This month I’d like to mention a couple of the most exciting things that are happening in nuclear physics and astrophysics. You might ask why I would discuss both of those fields in the same paragraph. The answer is that research in both of those fields is merging into the study of nuclear astrophysics. You have most likely read about the recent discovery of the Higgs boson at the Large Hadron Collider at CERN in Switzerland, and the first measurement of gravity waves originating when two black holes collided in the distant universe.

Both of those discoveries give us, humanity, a better understanding of how our world, the universe, is built and functions. The Higgs particle discovery tells us that our theories are right about how matter, the atom, are built.
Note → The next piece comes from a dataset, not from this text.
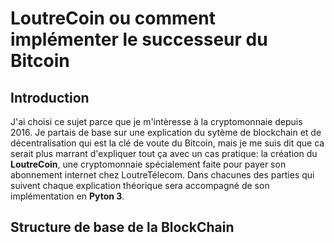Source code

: # LoutreCoin ou comment implémenter le successeur du Bitcoin

## Introduction
J'ai choisi ce sujet parce que je m'intèresse à la cryptomonnaie depuis 2016. Je partais de base sur une explication du sytème de blockchain et de décentralisation qui est la clé de voute du Bitcoin, mais je me suis dit que ca serait plus marrant d'expliquer tout ça avec un cas pratique: la création du **LoutreCoin**, une cryptomonnaie spécialement faite pour payer son abonnement internet chez LoutreTélecom. Dans chacunes des parties qui suivent chaque explication théorique sera accompagné de son implémentation en **Pyton 3**.

## Structure de base de la BlockChain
It tells us about sub-nuclear particles and forces. Theory from years ago told us they should be there, if we understand the structure of matter. The measurement tells us, yes, our theories are right. The same holds for the gravity wave measurement, general relativity theory told us what to look for. We have finally been able to measure them (from theory to measurement took about 100 years).
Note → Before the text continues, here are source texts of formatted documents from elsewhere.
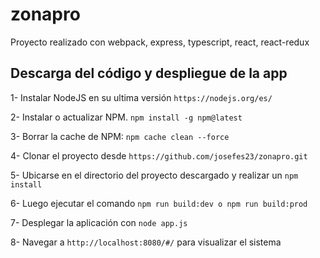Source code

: # zonapro

Proyecto realizado con webpack, express, typescript, react, react-redux

## Descarga del código y despliegue de la app

1- Instalar NodeJS en su ultima versión `https://nodejs.org/es/`

2- Instalar o actualizar NPM. `npm install -g npm@latest`

3- Borrar la cache de NPM: `npm cache clean --force`

4- Clonar el proyecto desde
`https://github.com/josefes23/zonapro.git`

5- Ubicarse en el directorio del proyecto descargado y realizar un 
`npm install`

6- Luego ejecutar el comando
`npm run build:dev o npm run build:prod`

7- Desplegar la aplicación con `node app.js`

8- Navegar a `http://localhost:8080/#/` para visualizar el sistema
A question that one might reasonably ask is, so what?

To answer that question I need to look at things from a long-range perspective. Science results usually take a long time to progress from discovery to something useful. An example would be Madame Maria Curie’s discovery of radioactivity around 1900. It took 40 years for that discovery to lead to nuclear energy and the atomic bomb. The usefulness of research in nuclear astrophysics cannot currently be predicted. However, it is almost always useful for humanity to better understand how our world/universe is built and functions.

Another important aspect of this type of research is how discovery drives technology and technology drives discovery. The recent measurement of gravity waves was a result of two things: 1) Einstein predicted them in the early 20th century; and 2) we finally developed the technology to measure them in 2016, almost 100 years later.  I am sure we will find other important uses for this technology.
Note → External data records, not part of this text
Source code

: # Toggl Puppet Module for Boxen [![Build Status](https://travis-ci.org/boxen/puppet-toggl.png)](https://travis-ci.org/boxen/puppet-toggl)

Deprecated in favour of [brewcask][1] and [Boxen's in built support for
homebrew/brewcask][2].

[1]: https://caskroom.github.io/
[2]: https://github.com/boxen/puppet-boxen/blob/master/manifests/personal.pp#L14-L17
An example of how we benefit from science and vis a vis are the tiny chips in your cell phone that allows it to take pictures. In the early 1980s we had such chips, but they were about 2” by 2” in size and only had about 1 megapixel. We scientists needed for them to be smaller, for space flight, and we needed better resolution so we could see more details. We now have 16 megapixel chips that don’t take up much room in our phones, or in our spacecraft telescopes. This allows us to send selfies on Facebook and to see the universe in much greater detail than we could before.

It is an example of science driving technology and technology driving science.

Another example is lasers. In the 1960’s there was much excitement in the scientific community about their discovery. The first ones were bigger than a wood stove. We used them for rather exotic studies of molecular structure. Now we even use them for such mundane things as a carpenter’s levels.

What new human capabilities will arise from the discovery of the Higgs particle, or gravity waves is something that will probably not be answered for decades.